+++ Extrait fourni +++
Troisième journée au Fort, quatrième et dernière journée du festival. Dernière ligne droite pour profiter, découvrir et s’enthousiasmer.
On aurait rêvé d’un couché de soleil sur les remparts pour Hand Habits et son folk rock captivant. Il faudra faire avec quelques ondées. La voix aérienne de Meg Duffy portée par des riffs de guitare sublimes (Can’t Calm Down, Placeholder) s’élève dans le Fort en cette fin d’après-midi. « Est-ce que tout le monde est très fatigué ? Non ?! Moi non plus ! » Meg Duffy refait surface entre ses morceaux et échange chaleureusement avec le public, tout en humour, faisant référence à sa première expérience à La Route du Rock aux côtés de Kevin Morby, où elle était arrivée en jetlag, épuisée après un vol raté et des heures de voiture. « Cette année au contraire je suis prête ! » Son set mêle des morceaux de son premier album aux plus récents Are You Serious?, tendre ballade folk lumineuse, et Jessica. Meg Duffy est aussi douée en songwriting qu’à la guitare : on a rarement vu une rupture métabolisée avec autant de classe. S’il est bien question de rupture dans son second album Placeholder, c’est qu’un déménagement à Los Angeles et une séparation ont conduit Meg Duffy à accorder plus de temps à son projet solo Hand Habits. Sur scène, sa silhouette a l’élégance et la simplicité (apparente) de ses compositions. Celles-ci nous confèrent le supplément d’âme, cet addenda gratuit que seul l’art sait nous donner quand il est fait ainsi, avec autant de sincérité et de talent.
+++
Consigne:
Répondez, s'il vous plaît, à ces questions sur le compte rendu du festival.
(a) Quels morceaux figurent entre parenthèses après « riffs de guitare sublimes » ?
(b) Aux côtés de qui Meg Duffy a-t-elle vécu sa première expérience à La Route du Rock ?
(c) Dans quelle ville Meg Duffy a-t-elle déménagé ?
+++ Données fournies +++
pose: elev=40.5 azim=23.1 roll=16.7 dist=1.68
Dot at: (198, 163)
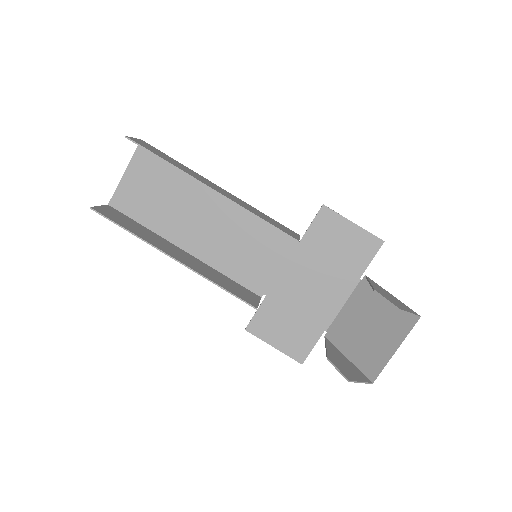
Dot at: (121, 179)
+++
Réponse:
(a) Can't Calm Down et Placeholder
(b) Kevin Morby
(c) Los Angeles